Print

GUIDE TO THE RIVER BARLE

(Simonsbath to Withypool)

NAME OF RIVER: Barle.

WHERE IS IT?: The River Barle runs from northern Exmoor (Somerset) south to join the River Exe. It's pretty much drains the opposite side of the hill from the much harder River Lyn.

PUT-INS/ TAKE-OUTS: This section begins at Simonsbath, high on Exmoor. There is limited parking near the bridge in Simonsbath, but really you are looking to actaully access the river about half a mile downstream; consider carrying your boat down the 'Two Moors Way' footpath to access the river. This is because the first half mile is pretty grim...see below (map).

Finish at Withypool (map) where there is a small carpark a hundred yards up the road river right of the bridge. You could also carry on below to Tarr Steps.

APPROX LENGTH: 6-7 miles.

TIME NEEDED: 2 hours.

ACCESS HASSLES: No problems reported.

Adam Box...(November 2002) 'My request would be that anyone who uses the river upstream of Tarr Steps should be very aware of the importance of the gravels for salmon spawning, and should take every precaution to avoid disrupting the river bed. Only by showing that paddlers can be responsible, environmentally friendly and aware of the needs of other river users can we hope to improve the access situation.'

WATER LEVEL INDICATORS: It should be clear whether you have enough water to paddle from Simonsbath. The more the better, although you will need to be alert for the fences in high levels.

GRADING: Grade 2.

MAJOR HAZARDS/ FALLS: Trees to begin with. A number of sheep fences.

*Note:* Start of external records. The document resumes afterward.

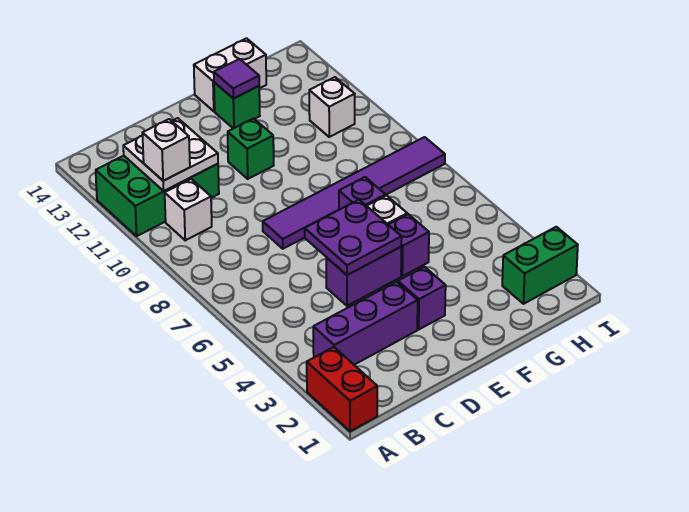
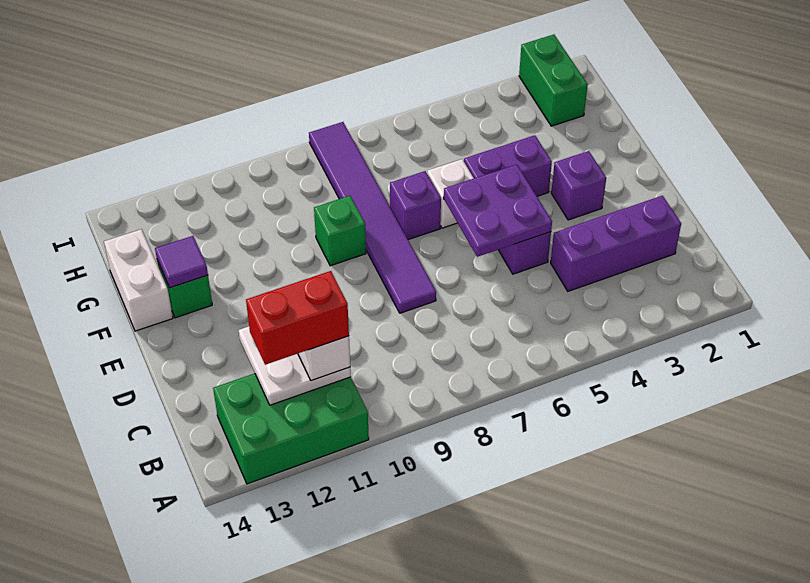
red brick A1:A2 level 1 -> red brick B11:B12 level 4
green brick A11:C12 level 1 -> green brick A11:B13 level 1
purple brick B3:D3 level 1 -> purple brick C2:C4 level 1
white brick B10 level 1 -> none
green brick E11 level 1 -> green brick F9 level 1
purple brick F5 level 1 -> purple brick F4:F5 level 1
white brick H11 level 1 -> none

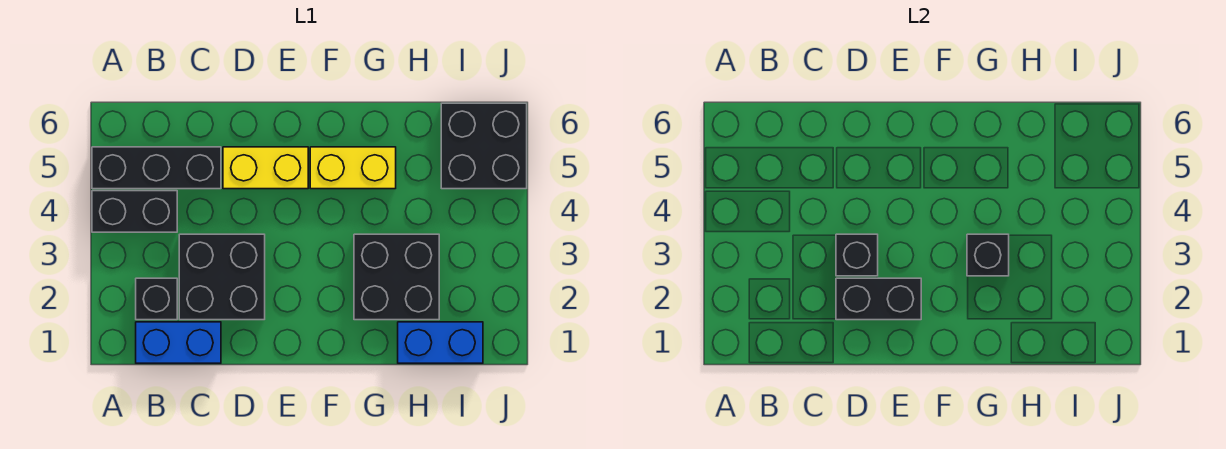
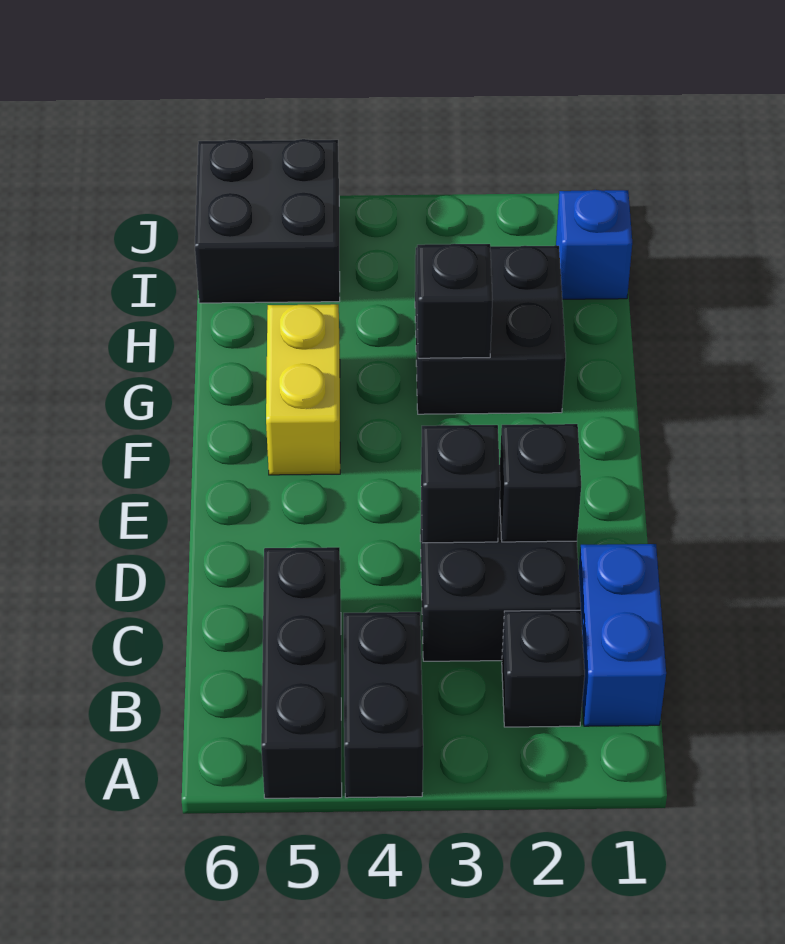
black brick D2:E2 level 2 -> black brick D2 level 2
yellow brick D5:E5 level 1 -> none
blue brick H1:I1 level 1 -> blue brick I1 level 1

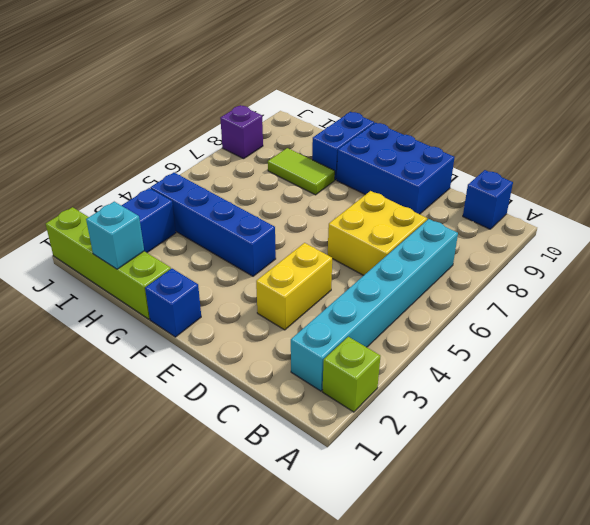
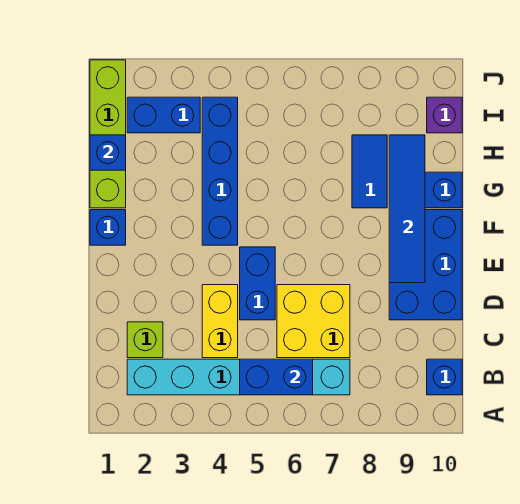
lime brick A2 level 1 -> lime brick C2 level 1
none -> blue brick B5:B6 level 2
yellow brick D3:D4 level 1 -> yellow brick C4:D4 level 1
none -> blue brick D5:E5 level 1
none -> blue tile E9:H9 level 2
lime tile G8:H8 level 1 -> blue tile G8:H8 level 1
cyan brick H1 level 2 -> blue brick H1 level 2
purple brick J8 level 1 -> purple brick I10 level 1

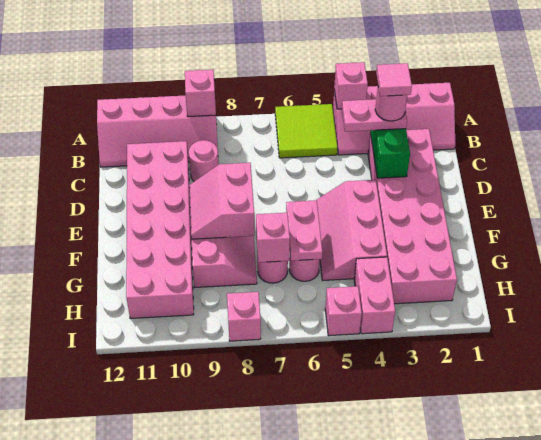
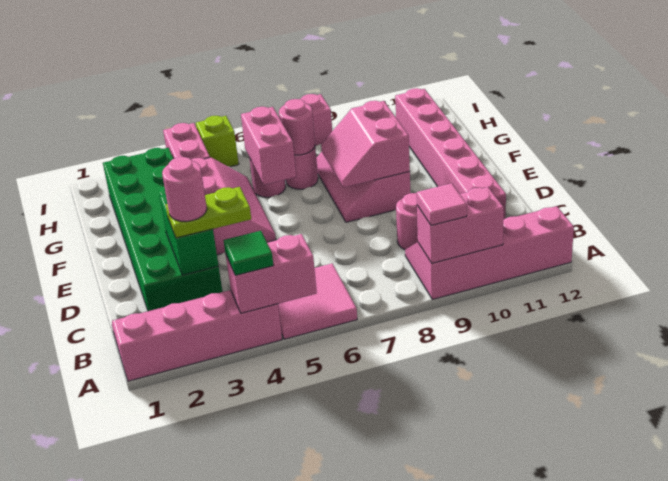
pink brick A4 level 2 -> pink brick A4:A5 level 2
none -> green tile A4 level 3
lime tile A5:B6 level 1 -> pink tile A5:B6 level 1
pink brick A9 level 2 -> pink brick A9:A10 level 2
pink brick C2:H3 level 1 -> green brick C2:H3 level 1
pink plate C3:C4 level 3 -> lime plate C3:C4 level 3
pink tile C3 level 5 -> pink tile A9 level 3
pink brick C10:H11 level 1 -> pink brick C11:H11 level 1
pink slope E8:F9 level 2 top 8 -> pink slope E8:F9 level 2 top 9
pink plate F6:G6 level 2 -> pink brick F6:G6 level 2
pink brick G7 level 2 -> pink round brick G7 level 2
pink brick I5 level 1 -> lime brick I5 level 1

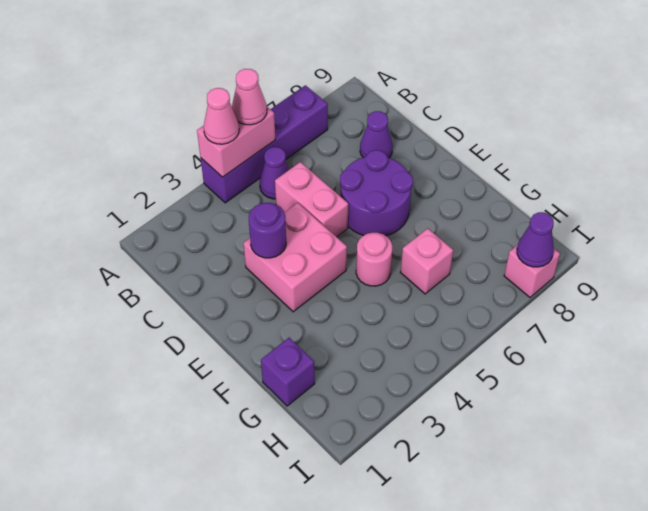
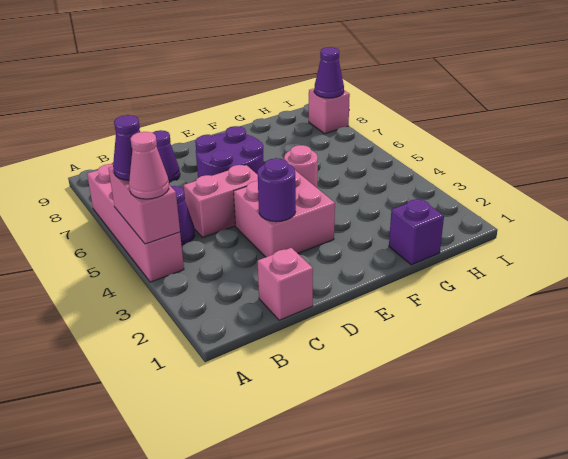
purple brick A4:A7 level 1 -> pink brick A4:A7 level 1
pink cone A5 level 3 -> purple cone A5 level 3
pink brick G6 level 1 -> pink brick C1 level 1

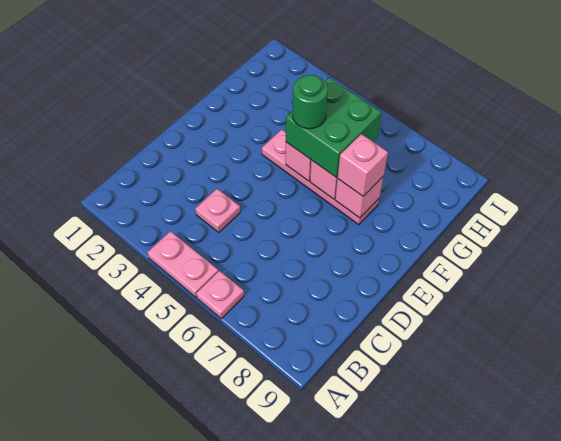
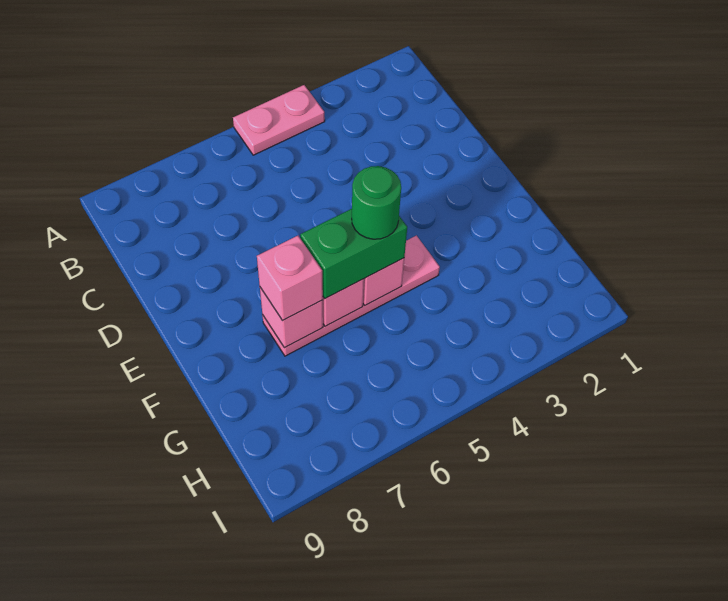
pink plate A6 level 1 -> none
pink plate C4 level 1 -> none
green brick F5:G6 level 3 -> green brick F5:F6 level 3

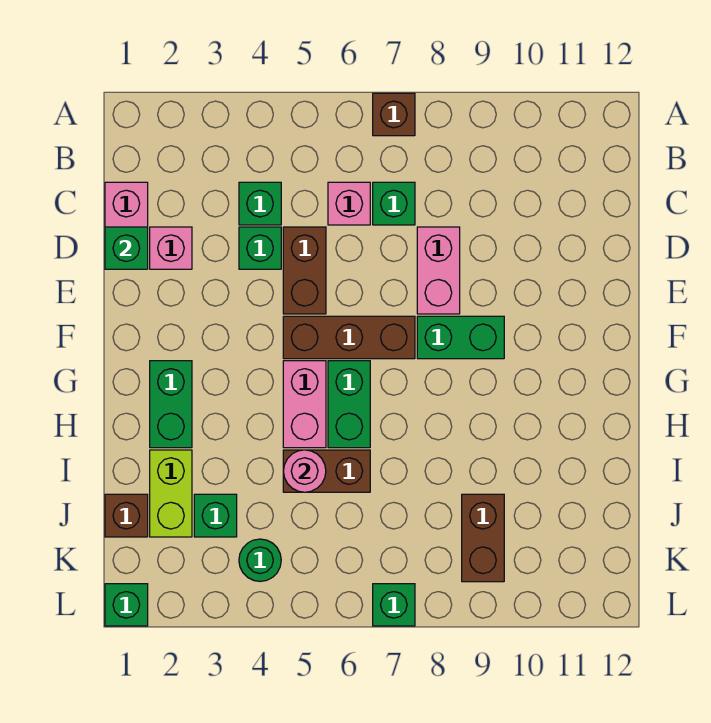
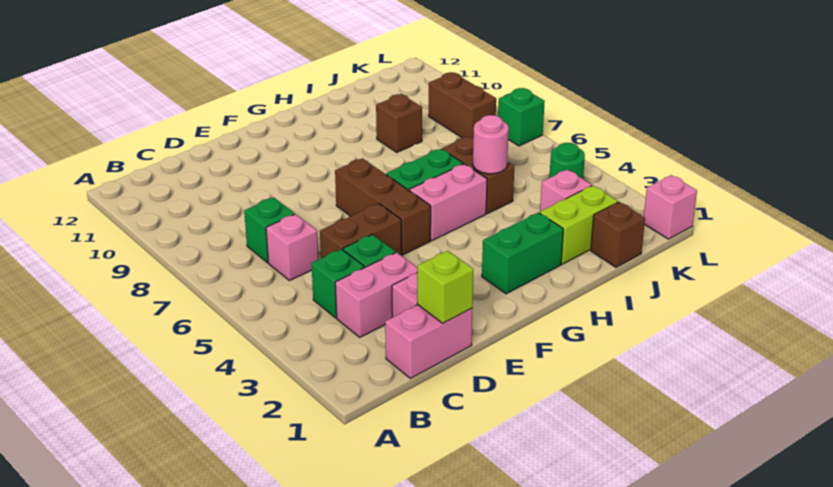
brown brick A7 level 1 -> brown brick I9 level 1
green brick D1 level 2 -> lime brick D1 level 2
pink brick D8:E8 level 1 -> pink brick C3:D3 level 1
green brick F8:F9 level 1 -> none
green brick J3 level 1 -> pink brick J3 level 1
brown brick J9:K9 level 1 -> brown brick K8:K9 level 1
green brick L1 level 1 -> pink brick L1 level 1

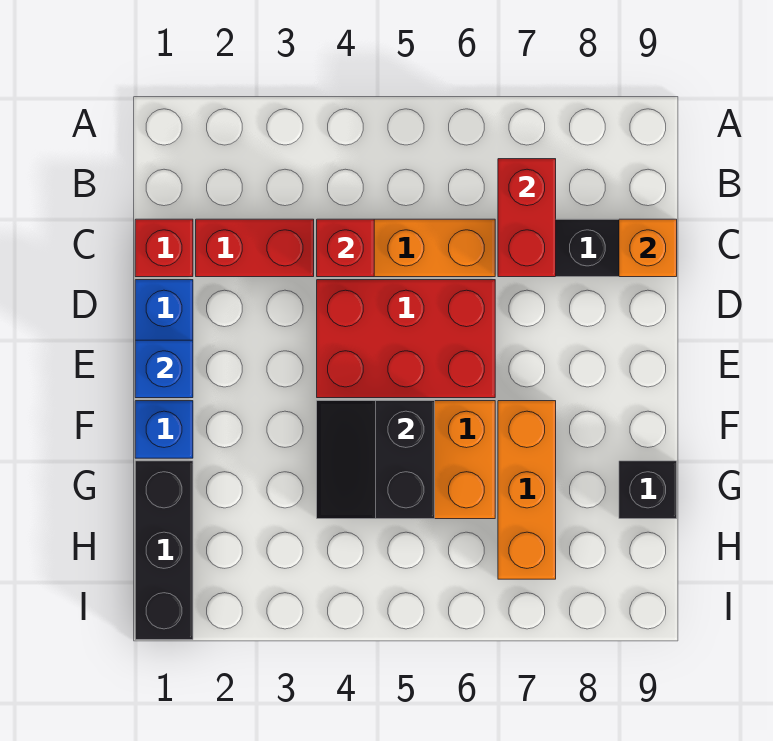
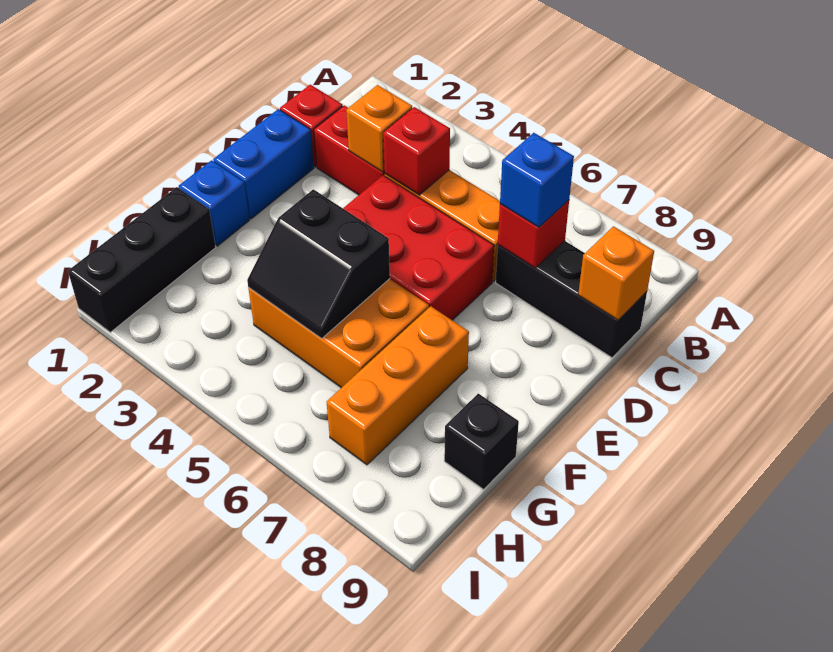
red brick B7:C7 level 2 -> red brick C7 level 2
none -> orange brick C3 level 2
blue brick E1 level 2 -> blue brick C7 level 3
black slope F4:G5 level 2 top 5 -> black slope F4:G5 level 2 top F

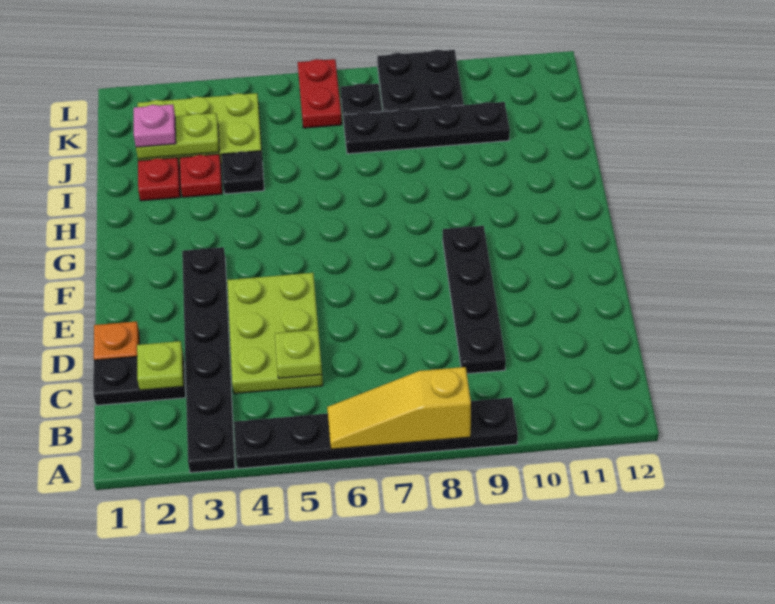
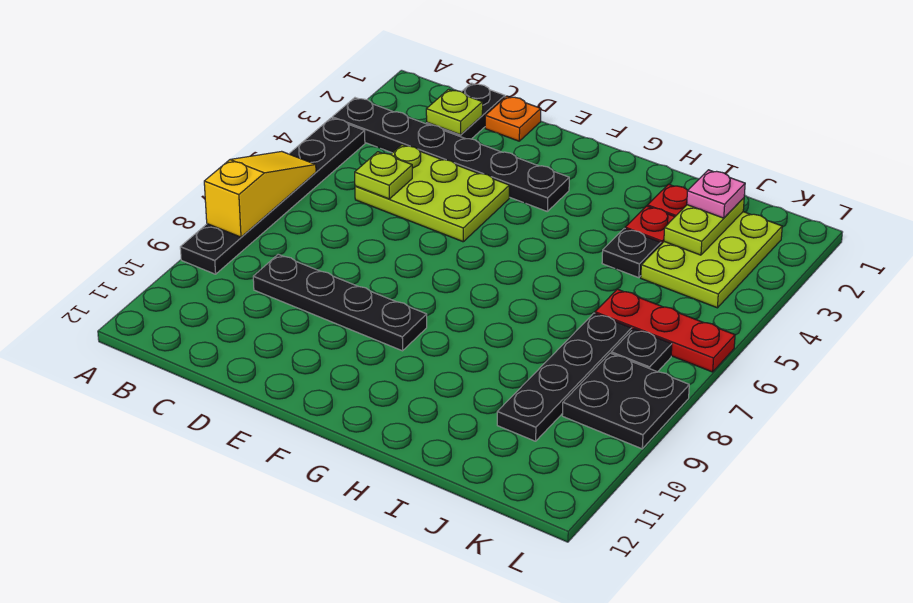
red plate K6:L6 level 1 -> red plate J6:L6 level 1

GENERAL DESCRIPTION: This is only recommended to those who want a bit of real exploring; the paddling is not great but it offers a unique view of Exmoor.

The first half mile is best avoided and portaged river left (the 'Two Moors Way' footpath); the river flows through two sheep fences and what can only be described as an extended thicket. I suffered it in order that you don't have to.

After this poor start, the river winds away from farmland and enters remarkably bleak moorland. There are continuous small rapids with several mini-ledges. In high water the river is quite fast and bouncy. The 'wilderness experience' factor is quite high here!

There are two more sheep fences to watch out for before you reach Landacre bridge (officially the end of the earth) which is a good possibility for a quiet takeout point. There was scaffolding on the bridge in October 2002.

Below Landacre, the river is flat down to Withypool where there is a safe weir under the bridge. Take out on river right below the weir, or carry on.

OTHER NOTES: There is more wild moorland paddling upstream.

CONTRIBUTED BY: Mark Rainsley, also Adam Box.